According to a well-reputed source on NVIDIA products, kopite7kimi, the company is working on a monster GPU for miners based on the 7nm GA100 die. This is the same GPU that powers the Ampere-class A100 Tensor Core GPU designed for accelerating neural networks and other AI-intensive workloads that benefit from mixed-precision compute and a ton of bandwidth. Fabricated on TSMC’s 7nm N7 manufacturing process, the NVIDIA Ampere architecture-based GA100 GPU that powers A100 includes 54.2 billion transistors with a die size of 826 mm2.
Coincidentally, Ether mining requires the same two things: compute and as much bandwidth you can muster, making the A100 ideal for deep-pocketed miners. The NVIDIA A100 GPU comes with 40GB of slow but wide HBM2 memory with a massive bandwidth of 1,555 GB/s. That’s nearly 70% more than the bandwidth of the present fastest mining GPU, the GeForce RTX 3090. To act as an intermediate, the A100 also features a ton of on-die cache in the form of 40MB L2, nearly 7 times more than the RTX 3090. With such a massive bandwidth capability, the A100 is going to be at least twice as fast as the RTX 3090 in Ether mining, offering hash rates north of 200 MH/s.
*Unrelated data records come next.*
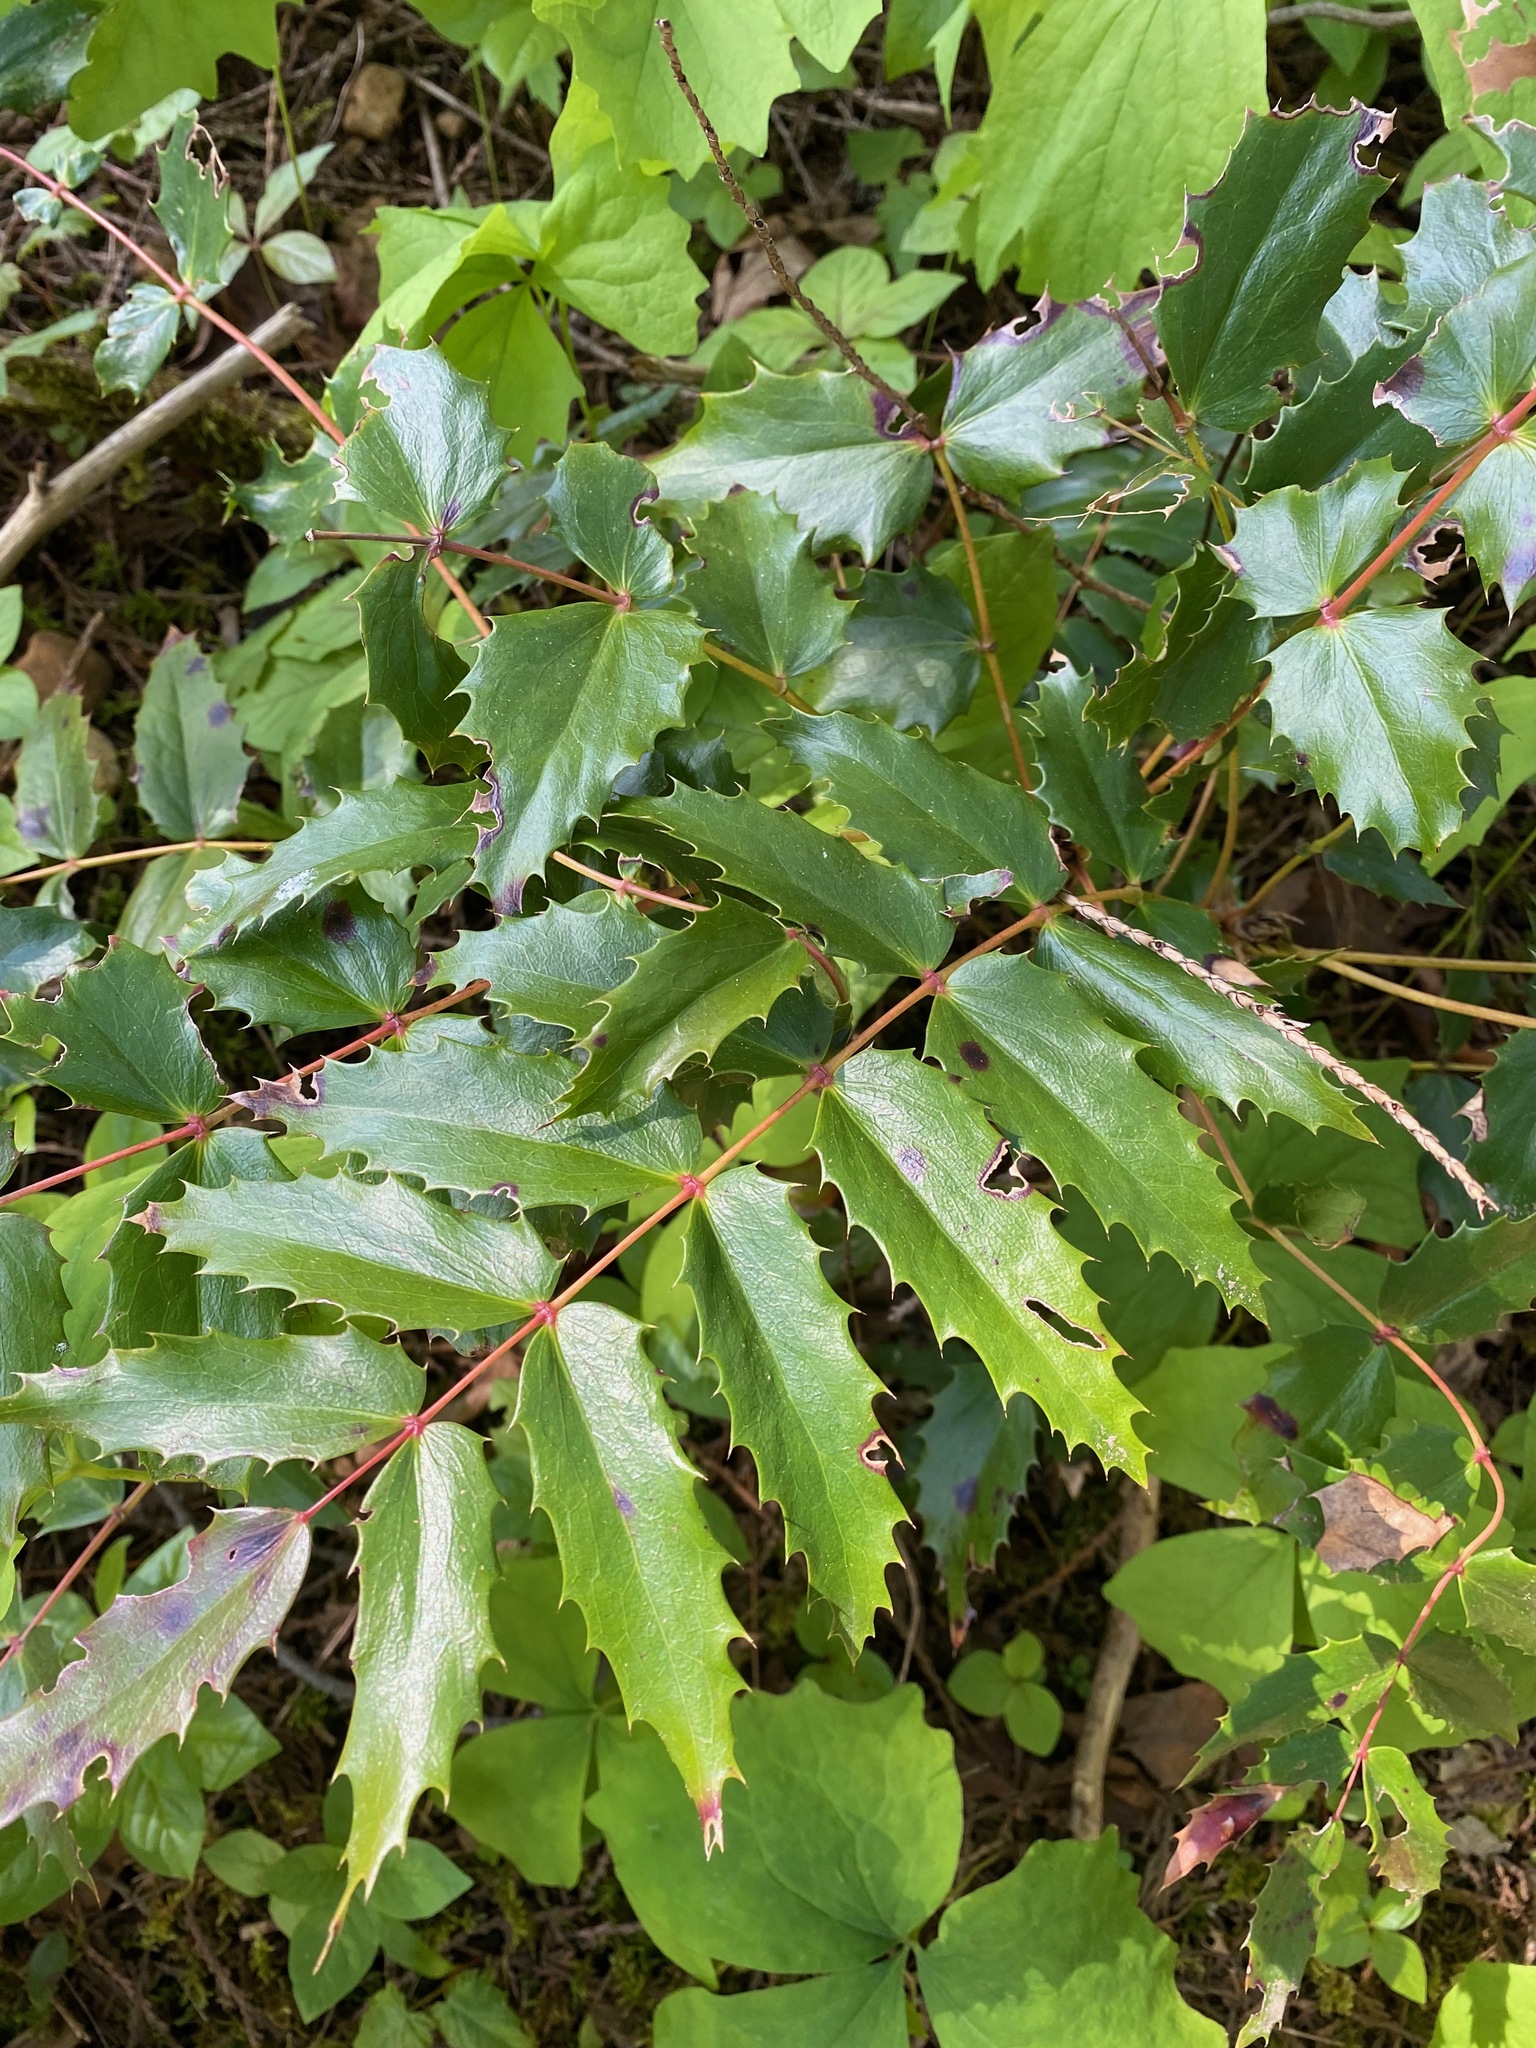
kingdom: Plantae
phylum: Tracheophyta
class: Magnoliopsida
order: Ranunculales
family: Berberidaceae
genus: Mahonia
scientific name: Mahonia nervosa
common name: Cascade oregon-grape
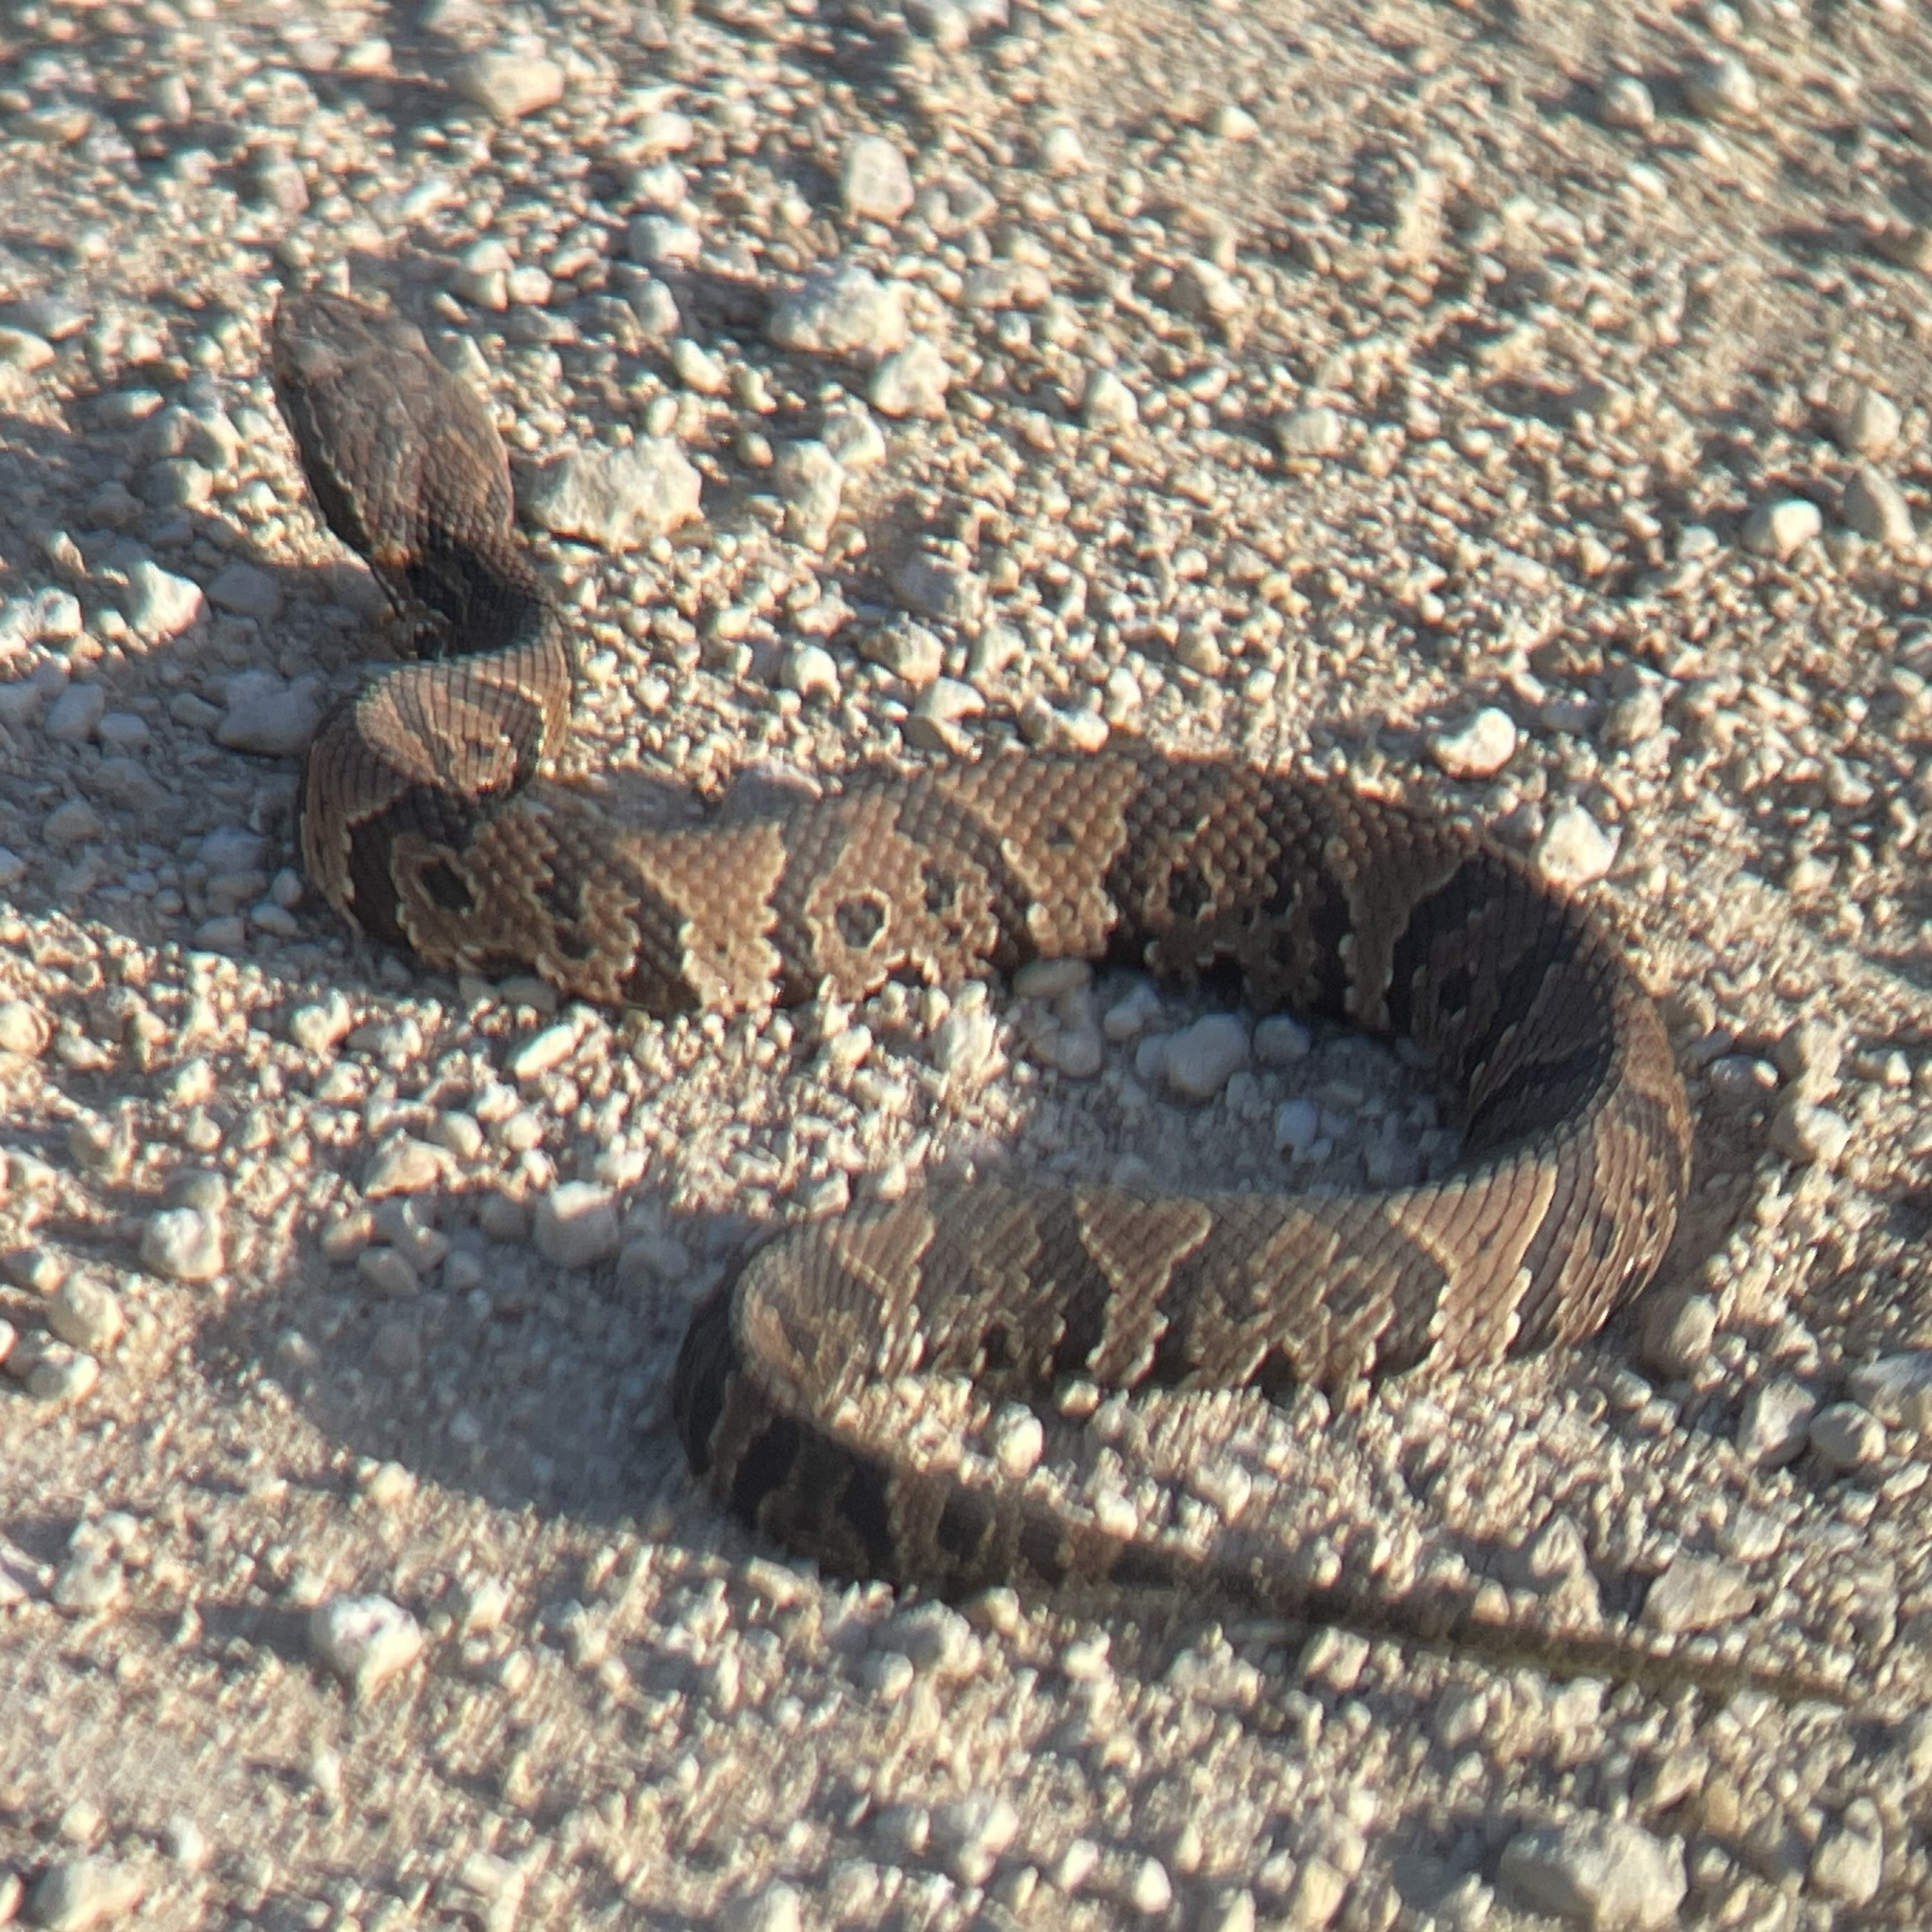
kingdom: Animalia
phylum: Chordata
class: Squamata
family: Viperidae
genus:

NVIDIA might get rid of the Tensor and high-precision (FP64) cores and replace them with FP32 units to improve the compute capabilities of the GPU, although that will require a significant rework of the SM design, and is therefore unlikely. Either way, if it does happen, we might see hash rates in excess of a whopping 300MH/s. The full implementation of the GA100 GPU includes the following units:
- 8 GPCs, 8 TPCs/GPC, 2 SMs/TPC, 16 SMs/GPC, 128 SMs per full GPU
- 64 FP32 CUDA Cores/SM, 8192 FP32 CUDA Cores per full GPU
- 4 Third-generation Tensor Cores/SM, 512 Third-generation Tensor Cores per full GPU
- 6 HBM2 stacks, 12 512-bit Memory Controllers
The NVIDIA A100 Tensor Core GPU implementation of the GA100 GPU includes the following units:
- 7 GPCs, 7 or 8 TPCs/GPC, 2 SMs/TPC, up to 16 SMs/GPC, 108 SMs
- 64 FP32 CUDA Cores/SM, 6912 FP32 CUDA Cores per GPU
- 4 Third-generation Tensor Cores/SM, 432 Third-generation Tensor Cores per GPU
- 5 HBM2 stacks, 10 512-bit Memory Controllers
Because of economic reasons, we’re most likely going to see the A100 implementation of the GA100 GPU rather than the full-fledged die. Even this GPU should be an absolute monster in mining, offering at least 200-300 MH/s in Ether mining. However, such a GPU will cost you, a lot. Considering that the GA100 Tensor core GPU is priced at $11,000, a mining variant won’t be priced lower than
10 grand $3,000, making it nearly 7x more expensive than the consumer-grade RTX 3090.